== RECORDED DATA

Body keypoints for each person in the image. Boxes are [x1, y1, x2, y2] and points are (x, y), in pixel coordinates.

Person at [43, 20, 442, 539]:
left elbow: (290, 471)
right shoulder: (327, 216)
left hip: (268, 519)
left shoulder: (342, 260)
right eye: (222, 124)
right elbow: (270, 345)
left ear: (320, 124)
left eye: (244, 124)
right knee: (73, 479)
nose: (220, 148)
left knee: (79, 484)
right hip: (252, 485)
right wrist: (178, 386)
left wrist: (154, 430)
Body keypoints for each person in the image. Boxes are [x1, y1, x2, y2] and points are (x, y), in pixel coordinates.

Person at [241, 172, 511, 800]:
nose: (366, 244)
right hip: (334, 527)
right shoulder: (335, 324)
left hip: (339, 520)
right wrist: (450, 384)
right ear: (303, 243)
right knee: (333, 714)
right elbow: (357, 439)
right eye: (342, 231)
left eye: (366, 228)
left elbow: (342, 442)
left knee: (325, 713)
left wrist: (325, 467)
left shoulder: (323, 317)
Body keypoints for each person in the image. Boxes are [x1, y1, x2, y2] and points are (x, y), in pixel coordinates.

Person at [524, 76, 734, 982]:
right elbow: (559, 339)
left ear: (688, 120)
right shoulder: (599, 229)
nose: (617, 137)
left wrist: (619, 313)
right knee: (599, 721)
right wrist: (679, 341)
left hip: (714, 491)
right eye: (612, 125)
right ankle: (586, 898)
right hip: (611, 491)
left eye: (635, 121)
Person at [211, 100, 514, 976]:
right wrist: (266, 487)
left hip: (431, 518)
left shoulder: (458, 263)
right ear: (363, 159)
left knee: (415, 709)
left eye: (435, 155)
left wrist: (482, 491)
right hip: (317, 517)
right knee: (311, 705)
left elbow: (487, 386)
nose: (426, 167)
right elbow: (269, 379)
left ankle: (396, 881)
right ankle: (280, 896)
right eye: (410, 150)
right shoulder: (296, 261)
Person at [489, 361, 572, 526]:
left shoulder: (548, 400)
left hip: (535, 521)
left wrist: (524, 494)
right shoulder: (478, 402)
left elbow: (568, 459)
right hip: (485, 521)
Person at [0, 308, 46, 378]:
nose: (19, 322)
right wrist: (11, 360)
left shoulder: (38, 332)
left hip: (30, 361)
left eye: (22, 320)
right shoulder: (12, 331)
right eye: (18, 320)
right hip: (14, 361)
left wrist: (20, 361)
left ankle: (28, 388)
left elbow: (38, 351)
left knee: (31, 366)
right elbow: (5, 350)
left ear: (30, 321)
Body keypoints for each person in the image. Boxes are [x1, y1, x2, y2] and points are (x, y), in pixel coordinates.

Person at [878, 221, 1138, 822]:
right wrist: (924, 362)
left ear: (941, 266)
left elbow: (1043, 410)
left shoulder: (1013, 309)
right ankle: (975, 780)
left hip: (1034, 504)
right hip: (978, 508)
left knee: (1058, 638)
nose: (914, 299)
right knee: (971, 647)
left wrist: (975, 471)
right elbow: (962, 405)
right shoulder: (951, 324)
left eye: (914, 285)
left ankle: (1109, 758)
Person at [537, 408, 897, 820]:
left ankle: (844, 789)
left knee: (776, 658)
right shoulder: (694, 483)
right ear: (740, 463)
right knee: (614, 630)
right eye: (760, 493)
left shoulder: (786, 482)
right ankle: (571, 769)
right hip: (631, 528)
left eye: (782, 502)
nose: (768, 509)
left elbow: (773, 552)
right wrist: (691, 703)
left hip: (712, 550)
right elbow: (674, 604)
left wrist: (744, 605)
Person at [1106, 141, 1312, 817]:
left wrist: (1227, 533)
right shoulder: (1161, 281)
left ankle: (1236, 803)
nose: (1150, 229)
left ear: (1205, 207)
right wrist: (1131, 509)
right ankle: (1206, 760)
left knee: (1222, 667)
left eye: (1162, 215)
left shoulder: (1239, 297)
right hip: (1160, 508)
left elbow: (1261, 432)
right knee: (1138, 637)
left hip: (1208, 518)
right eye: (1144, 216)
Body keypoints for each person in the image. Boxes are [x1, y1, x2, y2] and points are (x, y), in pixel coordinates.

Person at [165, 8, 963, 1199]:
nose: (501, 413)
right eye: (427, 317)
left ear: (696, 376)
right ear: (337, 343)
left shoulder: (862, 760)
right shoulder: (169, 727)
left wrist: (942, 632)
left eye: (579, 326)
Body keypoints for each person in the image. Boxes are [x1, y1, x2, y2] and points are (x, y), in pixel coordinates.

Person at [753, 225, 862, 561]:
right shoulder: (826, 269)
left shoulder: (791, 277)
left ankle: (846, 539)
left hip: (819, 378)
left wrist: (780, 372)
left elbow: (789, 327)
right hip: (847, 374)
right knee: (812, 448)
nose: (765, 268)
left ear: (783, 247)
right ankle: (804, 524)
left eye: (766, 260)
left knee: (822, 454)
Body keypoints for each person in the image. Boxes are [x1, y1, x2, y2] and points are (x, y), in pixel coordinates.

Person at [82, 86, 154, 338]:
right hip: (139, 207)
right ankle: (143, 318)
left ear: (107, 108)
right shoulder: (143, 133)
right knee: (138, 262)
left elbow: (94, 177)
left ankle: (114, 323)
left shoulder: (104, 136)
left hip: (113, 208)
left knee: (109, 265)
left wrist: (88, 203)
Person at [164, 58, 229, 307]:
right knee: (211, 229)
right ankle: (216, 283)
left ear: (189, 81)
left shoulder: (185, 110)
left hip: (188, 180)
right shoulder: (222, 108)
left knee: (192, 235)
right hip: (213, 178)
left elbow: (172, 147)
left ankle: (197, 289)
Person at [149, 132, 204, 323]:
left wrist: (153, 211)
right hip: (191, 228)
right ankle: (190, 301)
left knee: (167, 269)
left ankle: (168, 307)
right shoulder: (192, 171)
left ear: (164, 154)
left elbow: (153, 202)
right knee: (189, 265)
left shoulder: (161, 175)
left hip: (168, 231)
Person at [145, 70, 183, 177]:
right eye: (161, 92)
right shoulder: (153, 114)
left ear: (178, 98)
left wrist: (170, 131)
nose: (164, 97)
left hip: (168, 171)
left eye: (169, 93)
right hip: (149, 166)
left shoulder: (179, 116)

====

ABOUT THIS TASK >> Restate word for word the lines above, beginning at the first one and ending at the line that carries "left knee: (325, 713)".

COMPLETED EXERCISE >>
Body keypoints for each person in the image. Boxes are [x1, y1, x2, y2] and points are (x, y), in pixel coordinates.

Person at [43, 20, 442, 539]:
left elbow: (290, 471)
right shoulder: (327, 216)
left hip: (268, 519)
left shoulder: (342, 260)
right eye: (222, 124)
right elbow: (270, 345)
left ear: (320, 124)
left eye: (244, 124)
right knee: (73, 479)
nose: (220, 148)
left knee: (79, 484)
right hip: (252, 485)
right wrist: (178, 386)
left wrist: (154, 430)
Body keypoints for each person in the image. Boxes are [x1, y1, x2, y2] and points are (x, y), in pixel coordinates.

Person at [241, 172, 511, 800]:
nose: (366, 244)
right hip: (334, 527)
right shoulder: (335, 324)
left hip: (339, 520)
right wrist: (450, 384)
right ear: (303, 243)
right knee: (333, 714)
right elbow: (357, 439)
right eye: (342, 231)
left eye: (366, 228)
left elbow: (342, 442)
left knee: (325, 713)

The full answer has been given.